======== INFORMATION GIVEN ========

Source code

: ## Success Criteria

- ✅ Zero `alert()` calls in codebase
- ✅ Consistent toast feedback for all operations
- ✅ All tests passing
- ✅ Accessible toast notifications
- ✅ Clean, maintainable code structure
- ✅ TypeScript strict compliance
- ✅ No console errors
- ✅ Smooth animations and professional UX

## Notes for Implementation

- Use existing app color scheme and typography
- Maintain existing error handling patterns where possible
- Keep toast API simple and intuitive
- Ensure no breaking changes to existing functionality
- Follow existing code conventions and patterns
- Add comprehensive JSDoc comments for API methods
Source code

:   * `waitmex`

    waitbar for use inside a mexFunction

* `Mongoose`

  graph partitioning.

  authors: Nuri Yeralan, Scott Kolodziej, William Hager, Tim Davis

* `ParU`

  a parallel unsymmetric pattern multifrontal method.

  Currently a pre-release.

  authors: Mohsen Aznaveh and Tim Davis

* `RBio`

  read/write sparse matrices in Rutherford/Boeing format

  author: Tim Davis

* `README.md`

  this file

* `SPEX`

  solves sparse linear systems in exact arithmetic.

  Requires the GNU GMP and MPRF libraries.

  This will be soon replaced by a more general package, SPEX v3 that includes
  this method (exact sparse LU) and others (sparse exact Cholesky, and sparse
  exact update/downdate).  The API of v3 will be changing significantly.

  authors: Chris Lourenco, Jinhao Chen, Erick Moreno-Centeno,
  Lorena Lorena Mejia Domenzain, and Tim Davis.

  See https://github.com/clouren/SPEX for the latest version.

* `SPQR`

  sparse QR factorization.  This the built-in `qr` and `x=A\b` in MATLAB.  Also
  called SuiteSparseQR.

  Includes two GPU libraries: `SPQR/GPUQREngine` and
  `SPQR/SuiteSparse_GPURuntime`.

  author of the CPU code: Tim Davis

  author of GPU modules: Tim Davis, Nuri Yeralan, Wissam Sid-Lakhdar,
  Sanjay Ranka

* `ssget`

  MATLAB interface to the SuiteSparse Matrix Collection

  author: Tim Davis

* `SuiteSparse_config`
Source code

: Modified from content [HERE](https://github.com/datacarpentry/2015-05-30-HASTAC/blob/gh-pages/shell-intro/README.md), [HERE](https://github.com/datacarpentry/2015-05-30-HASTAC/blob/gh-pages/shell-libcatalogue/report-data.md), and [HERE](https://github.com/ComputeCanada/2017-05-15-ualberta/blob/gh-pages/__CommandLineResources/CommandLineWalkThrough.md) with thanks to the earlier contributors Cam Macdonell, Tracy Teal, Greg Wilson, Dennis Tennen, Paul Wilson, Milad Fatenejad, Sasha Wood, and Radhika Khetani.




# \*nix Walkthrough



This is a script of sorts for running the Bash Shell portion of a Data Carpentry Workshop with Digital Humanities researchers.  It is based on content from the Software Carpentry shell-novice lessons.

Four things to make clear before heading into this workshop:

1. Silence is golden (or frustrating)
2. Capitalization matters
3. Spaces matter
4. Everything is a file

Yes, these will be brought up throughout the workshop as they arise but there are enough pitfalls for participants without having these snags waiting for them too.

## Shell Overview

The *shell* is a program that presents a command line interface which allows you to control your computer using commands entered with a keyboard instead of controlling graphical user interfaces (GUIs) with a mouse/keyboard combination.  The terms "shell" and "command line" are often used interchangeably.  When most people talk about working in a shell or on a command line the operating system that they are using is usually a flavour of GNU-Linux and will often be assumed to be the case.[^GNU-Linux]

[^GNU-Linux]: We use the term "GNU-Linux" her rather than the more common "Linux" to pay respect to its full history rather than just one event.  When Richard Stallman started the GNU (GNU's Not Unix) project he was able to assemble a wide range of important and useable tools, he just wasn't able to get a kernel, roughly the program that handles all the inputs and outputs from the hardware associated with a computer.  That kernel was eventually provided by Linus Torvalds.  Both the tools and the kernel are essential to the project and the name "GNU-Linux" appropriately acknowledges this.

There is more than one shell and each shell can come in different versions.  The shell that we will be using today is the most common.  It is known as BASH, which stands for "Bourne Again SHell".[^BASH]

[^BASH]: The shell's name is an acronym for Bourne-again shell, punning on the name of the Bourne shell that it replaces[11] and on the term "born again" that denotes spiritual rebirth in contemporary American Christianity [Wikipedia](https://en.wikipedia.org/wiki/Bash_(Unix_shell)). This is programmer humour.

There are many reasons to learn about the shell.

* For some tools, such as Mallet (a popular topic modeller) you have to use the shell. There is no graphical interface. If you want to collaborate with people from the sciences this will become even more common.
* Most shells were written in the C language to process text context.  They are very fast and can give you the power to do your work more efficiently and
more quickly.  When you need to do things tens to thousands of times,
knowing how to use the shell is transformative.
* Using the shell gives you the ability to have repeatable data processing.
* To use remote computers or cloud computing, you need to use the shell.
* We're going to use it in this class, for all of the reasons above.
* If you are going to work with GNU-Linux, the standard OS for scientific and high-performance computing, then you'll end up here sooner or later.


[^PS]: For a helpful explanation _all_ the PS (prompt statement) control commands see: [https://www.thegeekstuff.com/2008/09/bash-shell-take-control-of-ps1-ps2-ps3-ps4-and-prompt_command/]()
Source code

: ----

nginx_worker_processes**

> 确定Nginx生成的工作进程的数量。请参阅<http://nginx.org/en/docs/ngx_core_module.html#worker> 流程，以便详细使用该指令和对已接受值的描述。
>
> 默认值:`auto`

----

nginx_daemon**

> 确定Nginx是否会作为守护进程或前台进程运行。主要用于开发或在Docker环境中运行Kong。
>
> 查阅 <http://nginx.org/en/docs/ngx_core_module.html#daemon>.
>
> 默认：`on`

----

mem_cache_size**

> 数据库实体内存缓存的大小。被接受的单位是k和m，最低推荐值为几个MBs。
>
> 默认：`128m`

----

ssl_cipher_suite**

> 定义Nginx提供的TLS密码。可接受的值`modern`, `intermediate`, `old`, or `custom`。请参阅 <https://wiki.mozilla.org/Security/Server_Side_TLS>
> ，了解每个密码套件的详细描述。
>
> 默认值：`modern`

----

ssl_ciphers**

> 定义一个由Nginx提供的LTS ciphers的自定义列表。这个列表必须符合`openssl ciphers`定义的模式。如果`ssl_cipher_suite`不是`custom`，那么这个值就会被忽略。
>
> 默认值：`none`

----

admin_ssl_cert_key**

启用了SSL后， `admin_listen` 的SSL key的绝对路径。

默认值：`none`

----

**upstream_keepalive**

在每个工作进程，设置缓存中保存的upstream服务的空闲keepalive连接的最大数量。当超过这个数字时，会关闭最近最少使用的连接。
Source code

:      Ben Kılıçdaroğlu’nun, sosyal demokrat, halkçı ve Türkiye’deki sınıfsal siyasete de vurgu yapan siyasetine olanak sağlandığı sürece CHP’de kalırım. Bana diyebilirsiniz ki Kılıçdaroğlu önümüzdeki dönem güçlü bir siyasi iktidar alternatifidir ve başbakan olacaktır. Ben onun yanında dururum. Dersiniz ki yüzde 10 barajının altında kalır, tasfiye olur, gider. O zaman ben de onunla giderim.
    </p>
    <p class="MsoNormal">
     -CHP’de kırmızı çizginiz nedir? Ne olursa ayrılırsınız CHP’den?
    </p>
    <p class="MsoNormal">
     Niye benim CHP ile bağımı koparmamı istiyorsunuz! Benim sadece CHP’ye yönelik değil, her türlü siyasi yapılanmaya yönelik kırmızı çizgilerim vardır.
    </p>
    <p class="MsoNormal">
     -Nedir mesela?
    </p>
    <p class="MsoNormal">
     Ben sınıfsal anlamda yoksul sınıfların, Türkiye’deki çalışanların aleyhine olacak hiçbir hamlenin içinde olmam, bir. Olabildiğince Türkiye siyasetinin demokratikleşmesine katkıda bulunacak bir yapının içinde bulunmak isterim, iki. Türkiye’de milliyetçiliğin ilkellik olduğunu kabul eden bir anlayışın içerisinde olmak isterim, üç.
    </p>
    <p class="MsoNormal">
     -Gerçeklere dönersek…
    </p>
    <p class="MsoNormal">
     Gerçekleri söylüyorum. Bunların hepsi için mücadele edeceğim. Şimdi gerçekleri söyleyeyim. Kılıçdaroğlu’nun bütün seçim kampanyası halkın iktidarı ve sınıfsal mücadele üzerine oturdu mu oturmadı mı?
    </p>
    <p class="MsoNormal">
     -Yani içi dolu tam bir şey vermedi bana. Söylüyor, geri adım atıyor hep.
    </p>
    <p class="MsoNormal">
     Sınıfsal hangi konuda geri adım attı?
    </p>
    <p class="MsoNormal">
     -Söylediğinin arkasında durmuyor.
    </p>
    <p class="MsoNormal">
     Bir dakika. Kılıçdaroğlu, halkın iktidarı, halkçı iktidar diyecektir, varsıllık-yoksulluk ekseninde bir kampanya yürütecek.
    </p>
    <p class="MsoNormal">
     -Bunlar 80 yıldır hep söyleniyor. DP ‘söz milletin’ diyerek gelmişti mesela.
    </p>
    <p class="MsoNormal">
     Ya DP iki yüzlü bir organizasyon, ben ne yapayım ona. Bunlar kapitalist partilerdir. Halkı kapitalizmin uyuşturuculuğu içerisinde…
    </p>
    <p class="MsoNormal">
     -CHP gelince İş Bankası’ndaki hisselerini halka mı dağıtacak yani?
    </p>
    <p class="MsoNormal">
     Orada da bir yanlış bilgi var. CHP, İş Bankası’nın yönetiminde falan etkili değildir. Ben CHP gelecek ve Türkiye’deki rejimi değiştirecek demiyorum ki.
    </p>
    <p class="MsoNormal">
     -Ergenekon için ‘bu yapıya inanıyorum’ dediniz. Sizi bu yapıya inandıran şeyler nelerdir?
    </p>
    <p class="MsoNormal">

========

**EXERCISE DETAILS:**
Where a line of the records includes "mesela", copy it.

**SOLUTION FOR THIS TASK:**
     -Nedir mesela?
     -Bunlar 80 yıldır hep söyleniyor. DP ‘söz milletin’ diyerek gelmişti mesela.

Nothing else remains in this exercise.